I no longer phone them or converse via email - and my life is much easier without them. Haven't seen or spoken to them in two years and it's been lovely.

Sometimes we spend too long analysing why people do things and trying to resolve matters that can't be repaired.

Don't fret, let it go, she's probably jealous of you - get on with your life and slowly drop her.

You will probably find that they want/need you before you them.

oiteach · 19/07/2010 11:59

You need to front your brother on this, your SIL doesn't like you, that is why she is cold and rude to you and I think that unfortunately sometimes you just have to accept that this is the way.

It's not nice, I'm finding that out for myself with a frenemy I appear to have acquired.

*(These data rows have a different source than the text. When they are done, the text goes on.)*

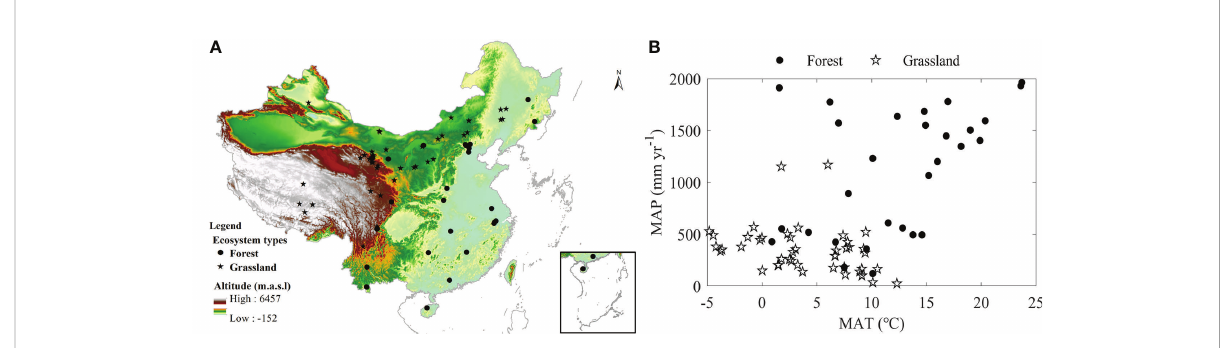
FIGURE 1 Spatial distribution (A) and Climate distribution (B) of ecosystems used in this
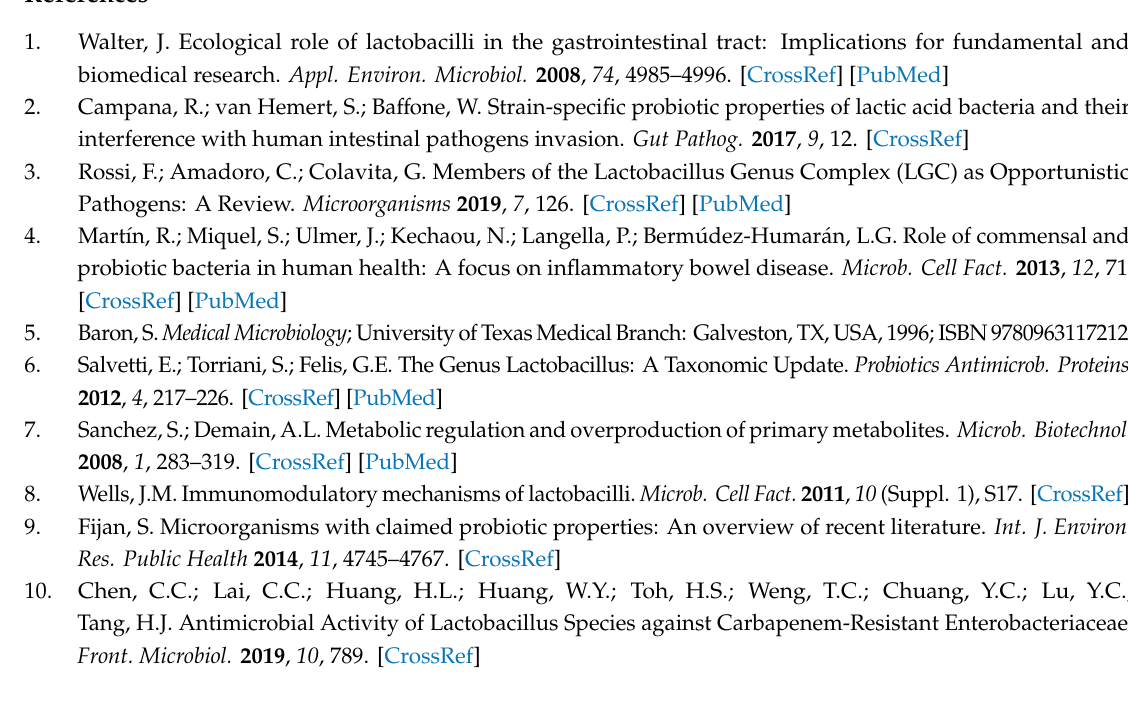
Table S1: Supplementary information about the ten Lactobacillus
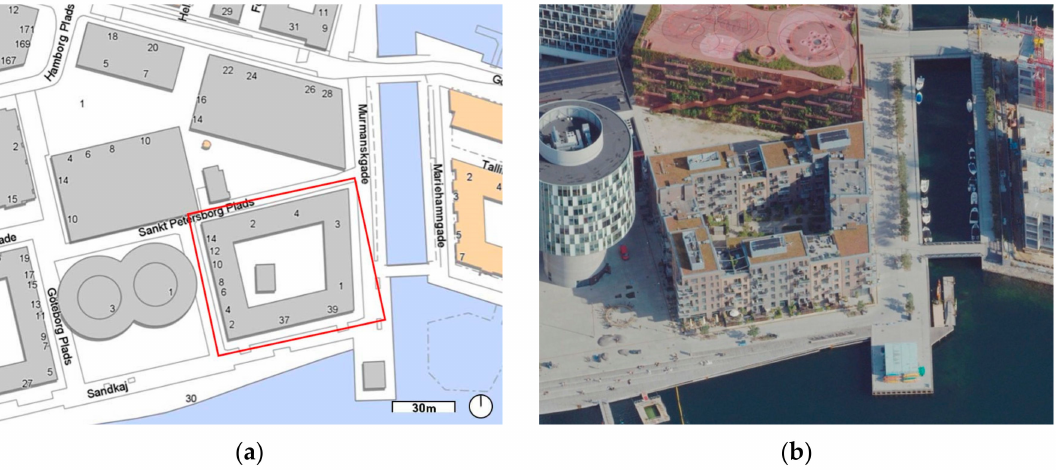
Figure 13. Overview of case study 3: ( a ) map with location of the lot [41]; ( b ) rial view of the building complex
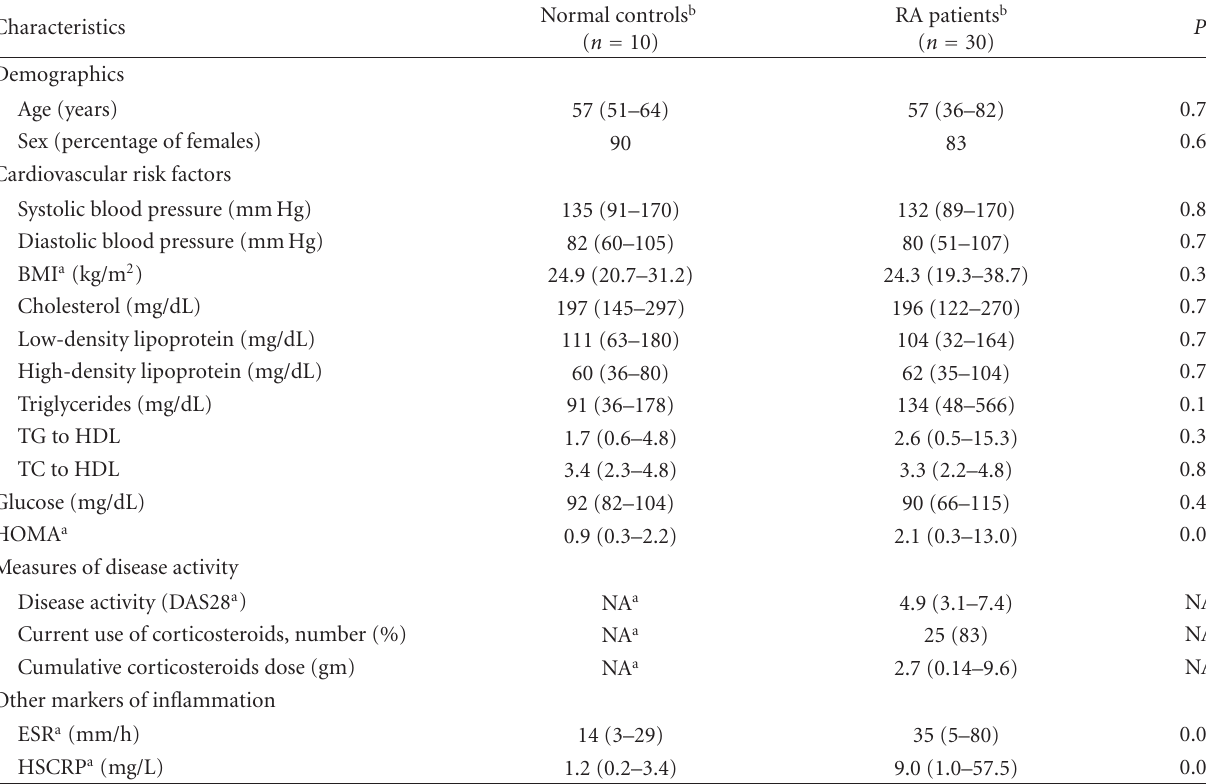
Table 1: Demographic and clinical characteristics of normal controls and RA patients.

If you are that close to your brother you should be able to have aconversation with him about how hurt your mother was at the wedding and ask him to have some more consideation in the future without it leading to a rift.

BaggedandTagged · 19/07/2010 12:03

"But don't want to give up on db. I love him, even if he is a wuss"

Yes, he is, and you need to tell him to grow a pair and stop being thus

Your brothers charge sheet reads as follows (and this is from this thread)

  • Did not save his own mother a seat at his wedding
  • Allowed mother to sit alone at said wedding
  • Has invited you to his house once in frikin 15 years

I think you need to seriously reappraise your view of him because I cant help feeling that you're displacing some of the blame onto SIL which rightfully should be dumped at your brother's door.

Jux · 19/07/2010 20:35

Well,next time he turns up with a pathetic excuse for SIL tell him you know it's an excuse and what's the real problem? That's what I'd do with my bro.

Cue in depth discussion of what's going on and I would certainly use the time to point out how utterly utterly rude they both were to your mum at the wedding, to tell him that sort of behaviour is simply inexcusable and WILL not happen again, tell him that he needs to apologise to your mum (as does the cow, but that might be a step too far right now), to tell him that he is behaving like a child and he has to grow up, he's been with her 15years and needs to decide whether her behaviour is acceptable and if not do something.

I'd have done this with my bro a long time ago; sadly they've jsut got married (why?) so he won't be keen to kick her out, which is what he should be doing.

Is he a victim of some sort of emotional abuse? That's the only thing I can think of.